The Ministry of Education in October had indicated that it would be tempering the conduct of devotions in schools after several students at Oberlin High in St Andrew collapsed during the school's daily devotion. The move evoked an outcry from several groups and individuals, including the Jamaica Teachers' Association (JTA), which warned the Ministry of Education against diminishing the role of devotions in places of learning.
Rattray, the man who spearheaded a national clean-up campaign during World Cup 2007 in the island, said removing devotions from schools would leave youngsters who in many instances have no spiritual guidance wide open to the moral decay sweeping the country.
"My father, every morning, all of us have to get up and have devotions. I know there are some persons who are not Christians so you can't put devotions in those homes in a family where you don't have Christians. That's why I would be against any government who takes devotions from schools because there are some children who never get an opportunity to have devotions but in school," Rattray told the Jamaica Observer in a recent interview.
According to the clergyman, a recent survey which showed that 70 per cent of children do not attend church is an indicator of what is at the root of the disruptive behaviour being seen in schools.
"They don't go to church, they are not influenced by Christian values, what they hear is the influence on social media and the dancehall and what they hear from their friends. That's why there is so much indiscipline in our schools with our children," the 70-year-old Rattray stated.
"I think at my age and stage I have a responsibility to give guidance to be a part of the solution. I will not stand by and allow any government to take devotions out of school. I would be very vocal because I think that is this that is going to bring us back to basics. Our national anthem is a prayer, most of our schools were started by churches," he said further.
Voicing faith that 'Jamaica can turn around and will turn around', he praised recent steps taken by the Broadcasting Commission to ban the playing of music that promotes scamming, the use of the illicit drug Molly, and illegal guns.

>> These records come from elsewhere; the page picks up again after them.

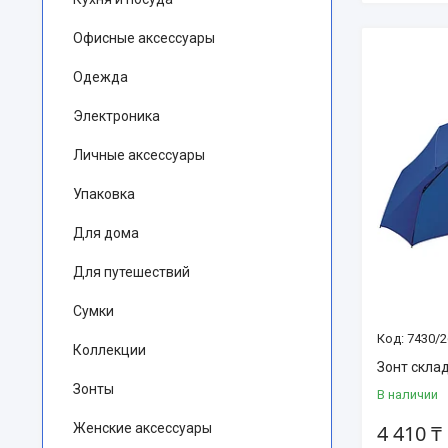
Офисные аксессуары
Одежда
Электроника
Личные аксессуары
Упаковка
Для дома
Для путешествий
Сумки
7430/2
Коллекции
Зонт скла
Зонты
В наличии
Женские аксессуары
4 410 ₸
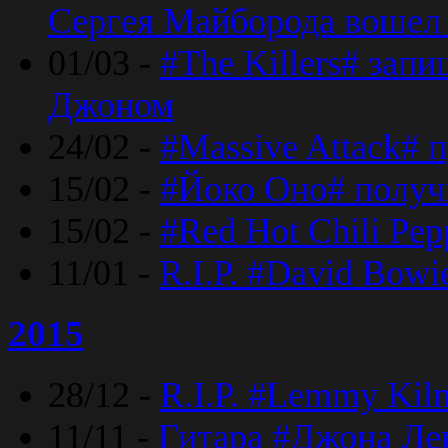
Сергея Майборода вошел 
01/03 -
#The Killers# зап
Джоном
24/02 -
#Massive Attack# 
15/02 -
#Йоко Оно# полу
15/02 -
#Red Hot Chili Pe
11/01 -
R.I.P. #David Bowi
2015
28/12 -
R.I.P. #Lemmy Kilm
11/11 -
Гитара #Джона Лен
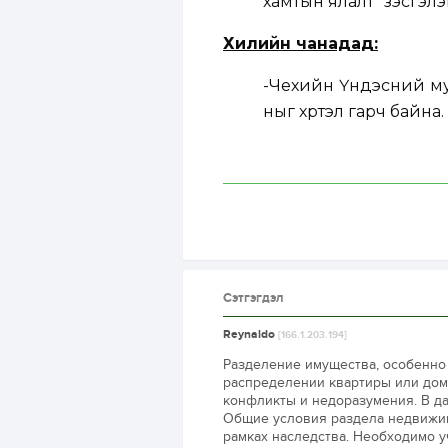
хамтын ялалт” үзэсгэл
Хилийн чанадад:
-Чехийн Үндэсний муз
ныг хүртэл гарч байна.
Сэтгэгдэл
Reynaldo
[166.1.203.194]
Разделение имущества, особенно 
распределении квартиры или дом
конфликты и недоразумения. В да
Общие условия раздела недвижимо
рамках наследства. Необходимо у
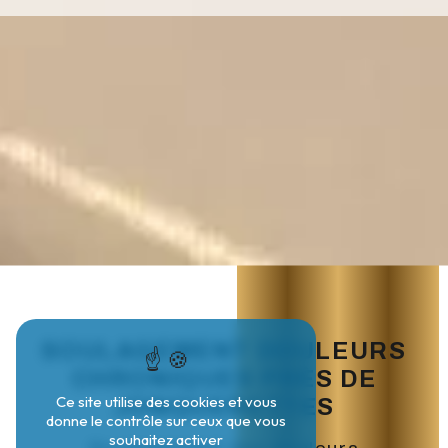
SOULAGEMENT DOULEURS
CHRONIQUES PRÈS DE
Ce site utilise des cookies et vous
JONQUERETTES
donne le contrôle sur ceux que vous
souhaitez activer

"I am happy they have banned some things from our radio and television stations, but I think there are some steps that should be taken to turn around our nation and stem the negative influences on our young people. We have to save the next generation," Rattray said.
In October, one group, the Association of Christian Communicators and Media (ACCM), in a response to the suggestion, said the ministry "must take into account the fact that the public school system, for the most part, was established on moral and legal foundation, grounded in the Christian faith. It is on this solid foundation that the majority of the traditional institutions of learning were built."